▸ **Source text**
Content starts

Lotus Glen Correctional Centre
- Interactive map of Lotus Glen Correctional Centre
- Location: Mareeba, Queensland;
- Status: Operational
- Security class: High, Medium, Low and Open Security. (Male Only)
- Capacity: Main – 396 Farm (Open Security) – 115
- Opened: 1989
- Managed by: Queensland Corrective Services

= Lotus Glen Correctional Centre =

Australian prison facility

Lotus Glen Correctional Centre is an Australian prison facility located 14 km south of Mareeba and 20 km north of Atherton in the locality of Arriga in Far North Queensland. Lotus Glen provides a correctional service for high, medium, low and open classification inmates, including a Prison Farm with a capacity for 115 "open security" inmates.

The shoulder patch worn by guards at Lotus Glen.

== Allegations of improper land dealings ==

The purchase of the Lotus Glen pastoral station near Mareeba in north Queensland as a prison site became a subject of political controversy in the mid 1980s. In Queensland Parliamentary debates from 1986-1987, opposition members alleged improper political influence in the selection and purchase of the site. Specifically, claims were made that the land was purchased through a National Party member despite more suitable locations reportedly being available closer to Cairns.

Opposition member for Townsville West, Geoff Smith, during parliamentary debates on September 4, 1986, questioned the involvement of a company called Izaria Pty Ltd in the transaction, and suggested there was "heavy political intervention" in the site selection process. When the Premier was asked about the beneficiaries of the company that sold the land, he reportedly denied knowledge of the sale and denied influencing the site selection.

Content ends

▸ **Extracted information**
Content starts

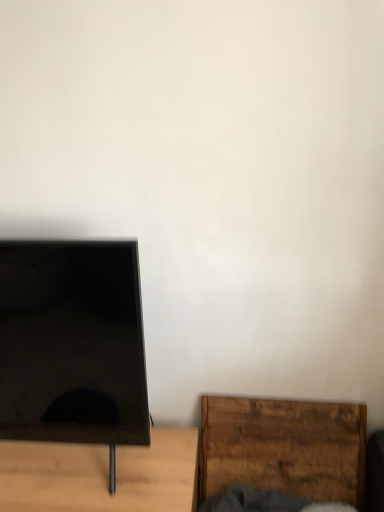
Question: Is black glossy screen at left taller than wooden cutting board at lower right, positioned as the first furniture in right-to-left order?

Choices:
 (A) yes
 (B) no

Answer: (A)

Question: Does black glossy screen at left appear on the left side of wooden cutting board at lower right, positioned as the first furniture in right-to-left order?

Choices:
 (A) no
 (B) yes

Answer: (B)

Question: Considering the relative sizes of black glossy screen at left and wooden cutting board at lower right, the 2th furniture viewed from the left, in the image provided, is black glossy screen at left thinner than wooden cutting board at lower right, the 2th furniture viewed from the left,?

Choices:
 (A) no
 (B) yes

Answer: (A)

Question: From the image's perspective, is black glossy screen at left on wooden cutting board at lower right, positioned as the first furniture in right-to-left order?

Choices:
 (A) yes
 (B) no

Answer: (A)

Question: Is black glossy screen at left turned away from wooden cutting board at lower right, the 2th furniture viewed from the left?

Choices:
 (A) yes
 (B) no

Answer: (B)

Question: From a real-world perspective, relative to wooden cutting board at lower right, the 2th furniture viewed from the left, is black matte tv stand at left, positioned as the 2th furniture in right-to-left order, vertically above or below?

Choices:
 (A) below
 (B) above

Answer: (A)

Question: From the image's perspective, is black matte tv stand at left, the first furniture viewed from the left, located above or below wooden cutting board at lower right, the 2th furniture viewed from the left?

Choices:
 (A) above
 (B) below

Answer: (B)

Question: In the image, is black matte tv stand at left, the first furniture viewed from the left, on the left side or the right side of wooden cutting board at lower right, positioned as the first furniture in right-to-left order?

Choices:
 (A) left
 (B) right

Answer: (A)

Question: In terms of width, does black matte tv stand at left, the first furniture viewed from the left, look wider or thinner when compared to wooden cutting board at lower right, the 2th furniture viewed from the left?

Choices:
 (A) thin
 (B) wide

Answer: (B)

Question: From the image's perspective, is black glossy screen at left positioned above or below black matte tv stand at left, positioned as the 2th furniture in right-to-left order?

Choices:
 (A) above
 (B) below

Answer: (A)

Question: From a real-world perspective, is black glossy screen at left above or below black matte tv stand at left, positioned as the 2th furniture in right-to-left order?

Choices:
 (A) above
 (B) below

Answer: (A)

Question: Choose the correct answer: Is black glossy screen at left inside black matte tv stand at left, the first furniture viewed from the left, or outside it?

Choices:
 (A) outside
 (B) inside

Answer: (A)

Question: Would you say black glossy screen at left is to the left or to the right of black matte tv stand at left, the first furniture viewed from the left, in the picture?

Choices:
 (A) right
 (B) left

Answer: (B)

Question: In terms of width, does black matte tv stand at left, the first furniture viewed from the left, look wider or thinner when compared to black glossy screen at left?

Choices:
 (A) wide
 (B) thin

Answer: (A)

Question: Does point (122, 465) appear closer or farther from the camera than point (104, 288)?

Choices:
 (A) closer
 (B) farther

Answer: (B)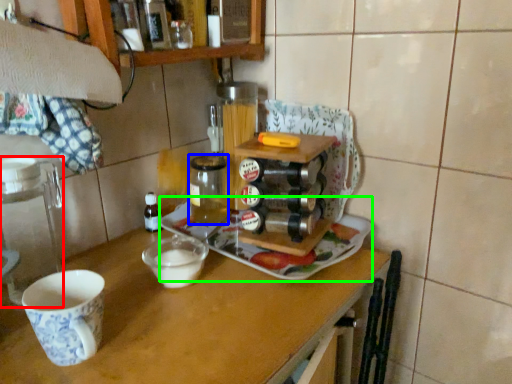
Question: Based on their relative distances, which object is nearer to appliance (highlighted by a red box)? Choose from beverage (highlighted by a blue box) and tray (highlighted by a green box).

Choices:
 (A) beverage
 (B) tray

Answer: (A)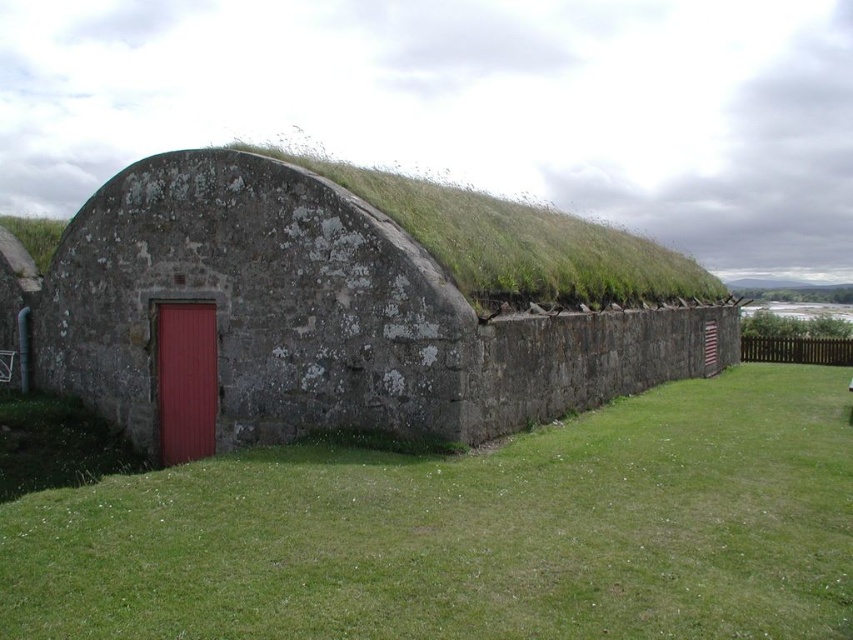
Question: Which of the following is the farthest from the observer?

Choices:
 (A) (793, 426)
 (B) (161, 232)

Answer: (B)

Question: Can you confirm if green grass at center is smaller than rustic stone hut at center?

Choices:
 (A) yes
 (B) no

Answer: (A)

Question: Is green grass at center positioned in front of rustic stone hut at center?

Choices:
 (A) no
 (B) yes

Answer: (B)

Question: Does green grass at center appear on the left side of rustic stone hut at center?

Choices:
 (A) yes
 (B) no

Answer: (B)

Question: Among these points, which one is nearest to the camera?

Choices:
 (A) (364, 404)
 (B) (293, 499)

Answer: (B)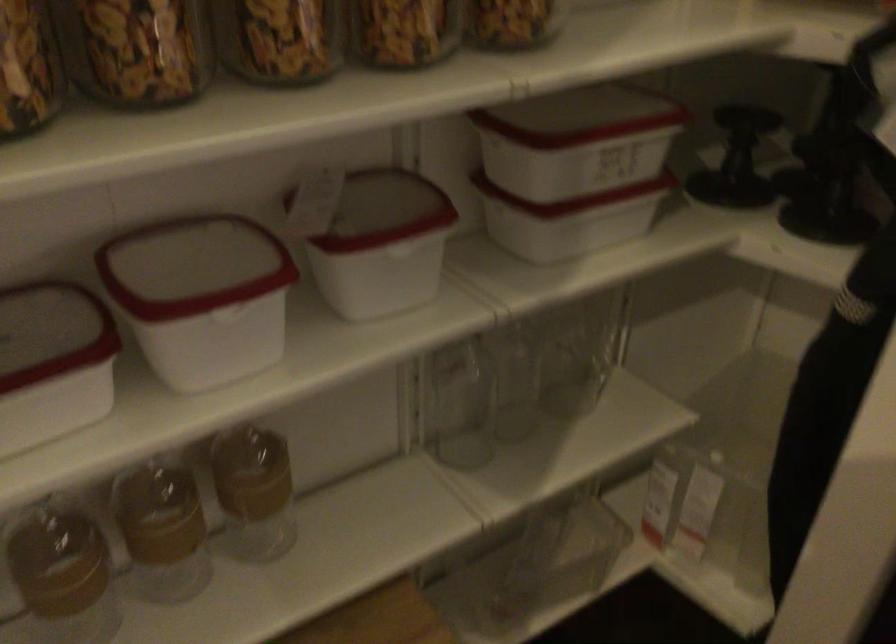
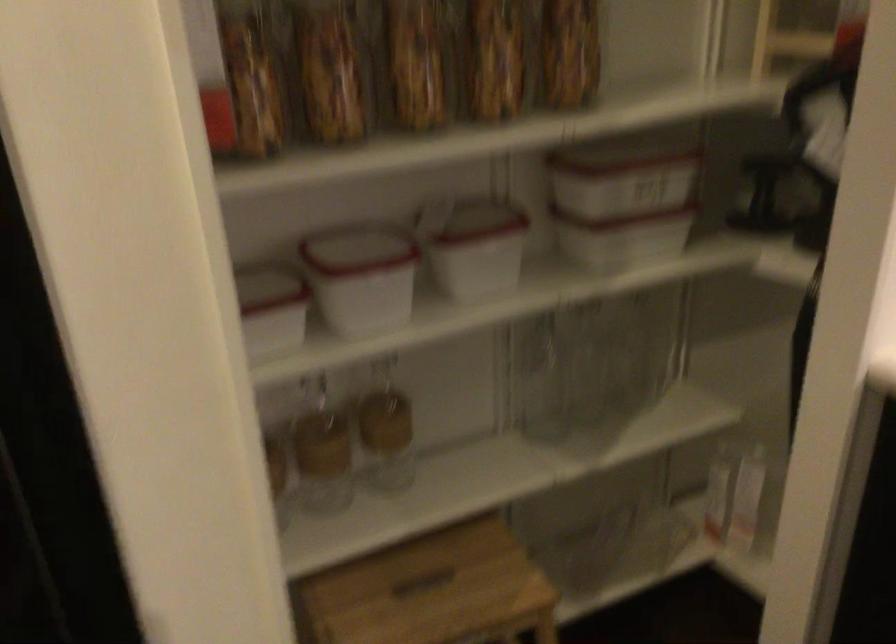
Where in the second image is the point corresponding to [254,489] from the first image?

(385, 430)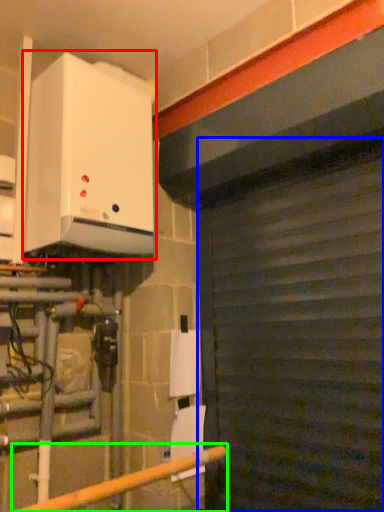
Question: Considering the real-world distances, which object is closest to home appliance (highlighted by a red box)? garage door (highlighted by a blue box) or rail (highlighted by a green box).

Choices:
 (A) garage door
 (B) rail

Answer: (A)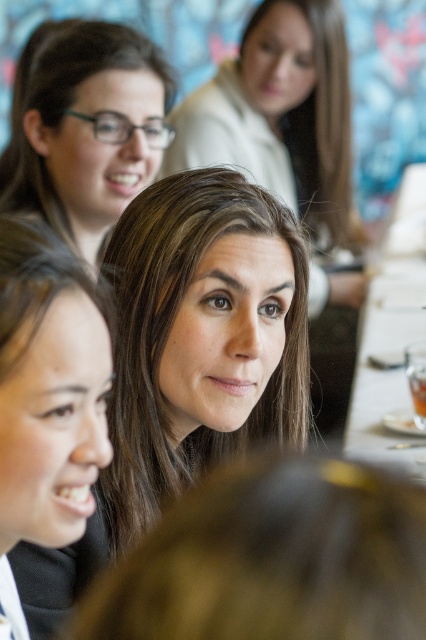
You are an observer at this gathering. You notice the matte black glasses at upper left and the smooth black hair at lower left. Which object is wider?

The matte black glasses at upper left is wider than the smooth black hair at lower left.

You are a photographer at this gathering and want to take a photo of the white porcelain table at center without including the matte black glasses at upper left in the frame. Is it possible to adjust your position to achieve this?

The matte black glasses at upper left is positioned on the left side of white porcelain table at center. By moving to the right side of the table, you can avoid including the glasses in the frame.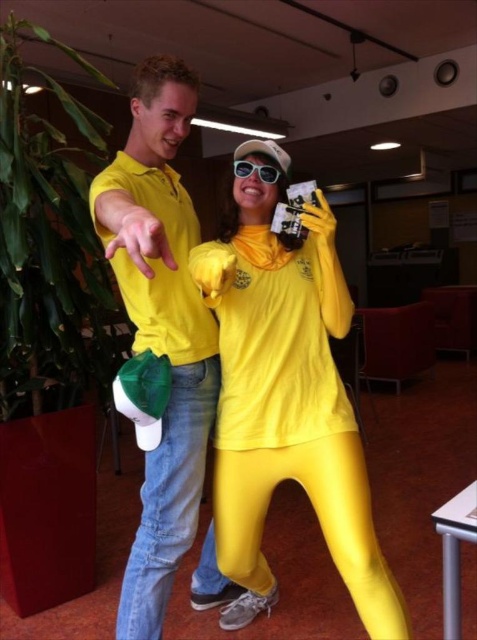
Is point (350, 541) positioned in front of point (188, 392)?

Yes, it is in front of point (188, 392).

I want to click on matte yellow jumpsuit at center, so click(x=287, y=397).

Locate an element on the screen. This screenshot has height=640, width=477. matte yellow jumpsuit at center is located at coordinates (287, 397).

Which is in front, point (174, 544) or point (261, 166)?

Point (261, 166) is in front.

Can you confirm if matte yellow shirt at left is smaller than sunglasses at center?

Actually, matte yellow shirt at left might be larger than sunglasses at center.

Based on the photo, who is more distant from viewer, (x=136, y=74) or (x=235, y=168)?

Point (x=235, y=168)

Identify the location of matte yellow shirt at left. (161, 326).

Can you confirm if matte yellow jumpsuit at center is bigger than sunglasses at center?

Yes, matte yellow jumpsuit at center is bigger than sunglasses at center.

Is point (352, 577) more distant than point (270, 168)?

No, (352, 577) is closer to viewer.

The image size is (477, 640). In order to click on matte yellow jumpsuit at center in this screenshot , I will do `click(287, 397)`.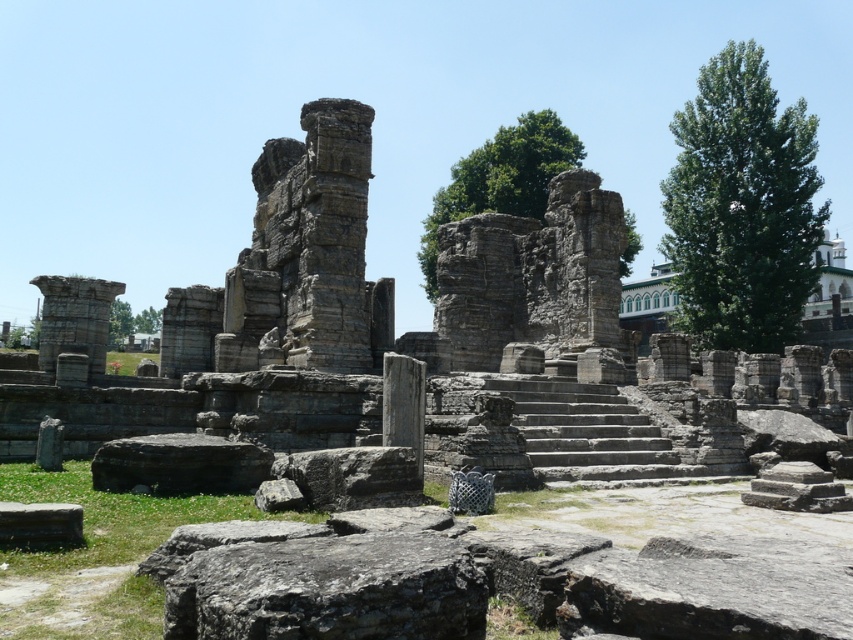
Question: Is gray rough stone at center thinner than gray stone at lower left?

Choices:
 (A) no
 (B) yes

Answer: (A)

Question: Considering the relative positions of gray rough stone at center and gray stone at lower left in the image provided, where is gray rough stone at center located with respect to gray stone at lower left?

Choices:
 (A) below
 (B) above

Answer: (A)

Question: Which object appears farthest from the camera in this image?

Choices:
 (A) gray stone at lower left
 (B) gray rough stone at center
 (C) gray rough stone at lower center

Answer: (C)

Question: Estimate the real-world distances between objects in this image. Which object is closer to the gray rough stone at center?

Choices:
 (A) gray stone at lower left
 (B) gray rough stone at lower center

Answer: (A)

Question: Is gray rough stone at lower center bigger than gray stone at lower left?

Choices:
 (A) no
 (B) yes

Answer: (B)

Question: Estimate the real-world distances between objects in this image. Which object is closer to the gray rough stone at center?

Choices:
 (A) gray rough stone at lower center
 (B) gray stone at lower left

Answer: (B)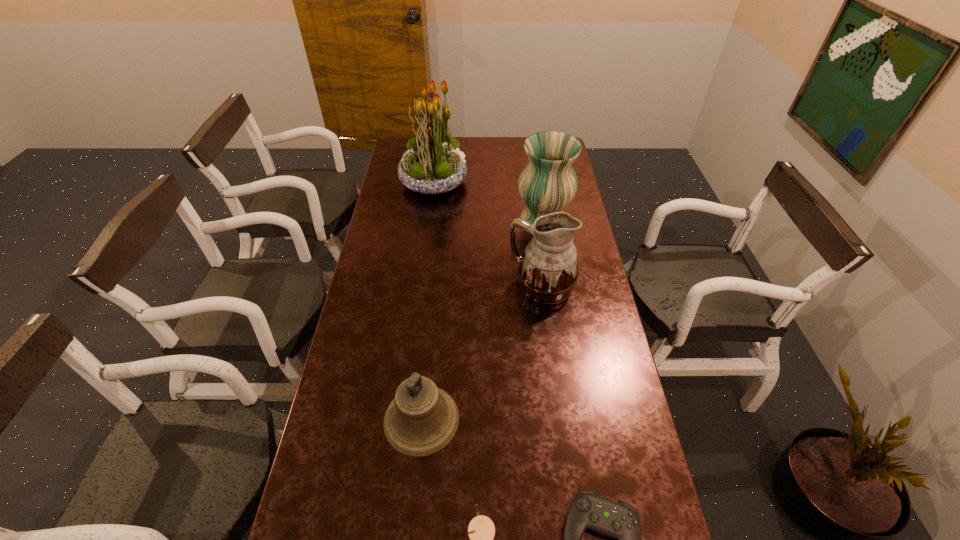
You are a GUI agent. You are given a task and a screenshot of the screen. Output one action in this format:
    pyautogui.click(x=<x>, y=<y>)
    Task: Click on the vacant region between the fourth farthest object and the third farthest object
    The width and height of the screenshot is (960, 540).
    Given the screenshot: What is the action you would take?
    pyautogui.click(x=482, y=353)

Locate an element on the screen. This screenshot has height=540, width=960. free space between the vase and the flower arrangement is located at coordinates (489, 200).

Locate which object is the second closest to the control. Please provide its 2D coordinates. Your answer should be formatted as a tuple, i.e. [(x, y)], where the tuple contains the x and y coordinates of a point satisfying the conditions above.

[(422, 419)]

Image resolution: width=960 pixels, height=540 pixels. Find the location of `the fifth closest object to the pitcher`. the fifth closest object to the pitcher is located at coordinates (481, 530).

Image resolution: width=960 pixels, height=540 pixels. What are the coordinates of `free point that satisfies the following two spatial constraints: 1. on the front-facing side of the vase; 2. on the left side of the tallest object` in the screenshot? It's located at (428, 220).

I want to click on vacant region that satisfies the following two spatial constraints: 1. on the back side of the vase; 2. on the front-facing side of the tallest object, so click(x=537, y=181).

You are a GUI agent. You are given a task and a screenshot of the screen. Output one action in this format:
    pyautogui.click(x=<x>, y=<y>)
    Task: Click on the vacant area in the image that satisfies the following two spatial constraints: 1. on the front-facing side of the tallest object; 2. on the left side of the vase
    The width and height of the screenshot is (960, 540).
    Given the screenshot: What is the action you would take?
    pyautogui.click(x=428, y=220)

Content ends

▸ **Instructions**
(a) In the article on Lotus Glen Correctional Centre, which company's involvement in the land transaction did Geoff Smith question?
(b) Write the next part of the article on Lotus Glen Correctional Centre, picking up after its final sentence.

▸ **Results for each task**
(a) Izaria Pty Ltd

(b)
The controversy resurfaced during later parliamentary debates about prison locations in April 1987, where opposition members drew explicit parallels between Lotus Glen and other dubious government land purchases. Local residents were cited as believing there was evidence of political interference, and opposition members suggested this case fit a broader pattern of government land deals that appeared to benefit private interests with political connections. Opposition member Wayne Goss, while criticizing another prison project, described the Lotus Glen situation as part of what he characterized as problematic government procurement practices.

== Population ==

Lotus Glen's "catchment area" for its inmate population includes Cairns, The Cape York Region, The Torres Strait Islands and other isolated communities.
The centre has a total capacity of 498 (398 within the secure unit and 100 at the centre's farm).
Generally, 60% - 70% of the population of the centre are Aboriginal and Torres Strait Islander persons.

== Facilities ==
The centre is used as a remand and reception facility and provides the programs necessary to induct both first time inmates and repeat offenders into the correctional environment. The facility runs work programs in the fields of both farming and industry, providing useful skills to the inmates in preparation for their release.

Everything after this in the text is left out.